The way Minnesotans see the world and what they know about it is tied to their preferred source of news, with 81% of newspaper readers saying President Donald Trump has acted beyond his authority as president, and only 47% of television viewers saying the same thing, according to a new poll.
The latest Star Tribune/Hubbard School of Journalism and Mass Communication Minnesota Poll found that the medium matters, that television is the preferred source of news for 46% of respondents, and that many Minnesotans find themselves wanting to take a break from it all.

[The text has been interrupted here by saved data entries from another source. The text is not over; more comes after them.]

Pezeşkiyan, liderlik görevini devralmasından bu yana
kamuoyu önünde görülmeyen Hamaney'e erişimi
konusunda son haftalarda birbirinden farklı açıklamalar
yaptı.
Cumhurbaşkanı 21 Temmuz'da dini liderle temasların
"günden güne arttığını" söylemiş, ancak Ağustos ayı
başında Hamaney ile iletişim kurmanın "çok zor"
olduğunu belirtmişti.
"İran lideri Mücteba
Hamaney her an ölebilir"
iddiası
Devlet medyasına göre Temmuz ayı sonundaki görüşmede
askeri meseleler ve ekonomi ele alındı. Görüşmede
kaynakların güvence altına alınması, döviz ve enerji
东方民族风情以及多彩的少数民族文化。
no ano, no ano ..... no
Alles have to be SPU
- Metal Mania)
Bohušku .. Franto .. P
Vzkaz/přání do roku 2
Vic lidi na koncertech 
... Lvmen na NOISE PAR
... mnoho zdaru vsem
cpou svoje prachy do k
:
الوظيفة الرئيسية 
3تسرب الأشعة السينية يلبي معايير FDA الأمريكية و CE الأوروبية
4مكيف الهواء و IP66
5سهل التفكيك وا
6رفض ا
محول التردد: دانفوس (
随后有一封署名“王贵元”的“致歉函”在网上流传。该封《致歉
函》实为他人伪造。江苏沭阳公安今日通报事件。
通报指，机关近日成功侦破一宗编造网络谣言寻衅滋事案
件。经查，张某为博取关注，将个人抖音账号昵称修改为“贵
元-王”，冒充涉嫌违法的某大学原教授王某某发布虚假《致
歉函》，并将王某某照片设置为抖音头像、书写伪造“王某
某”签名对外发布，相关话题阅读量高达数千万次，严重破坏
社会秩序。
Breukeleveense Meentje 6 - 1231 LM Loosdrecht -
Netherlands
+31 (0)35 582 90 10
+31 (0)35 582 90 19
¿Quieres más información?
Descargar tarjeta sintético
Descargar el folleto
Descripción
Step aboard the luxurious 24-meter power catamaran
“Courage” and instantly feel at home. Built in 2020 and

“Sometimes it can get overwhelming with all of the bickering back and forth and back and forth,” said Connie Semmelroth, 63, a nurse practitioner from Proctor, Minn. Semmelroth said she’s tired of the “boasting” on social media and the preponderance of misleading things online.
She gets most of her news from television, including her local station, WDIO in Duluth, and either NBC or MSNBC. She’ll verify reports by checking a couple of different sources, but the rancor around news and politics drives her away. She’s mostly given up posting on Facebook because it’s become so mean-spirited.
“I don’t even want to put anything on there anymore,” she said.
The poll found Trump voters were more likely than Minnesotans who voted for Democrat Kamala Harris to prefer television (51% to 42%) and Harris voters more likely to prefer print (13% to 3%).
(Scroll to the end of this article for full results for each question. More information about the poll methodology, a demographic breakdown of the sample and a map of the poll regions can be found at startribune.com/methodology.)
The poll’s findings are based on interviews with 800 Minnesota registered voters conducted June 16-18, with a margin of sampling error of plus or minus 3.5 percentage points.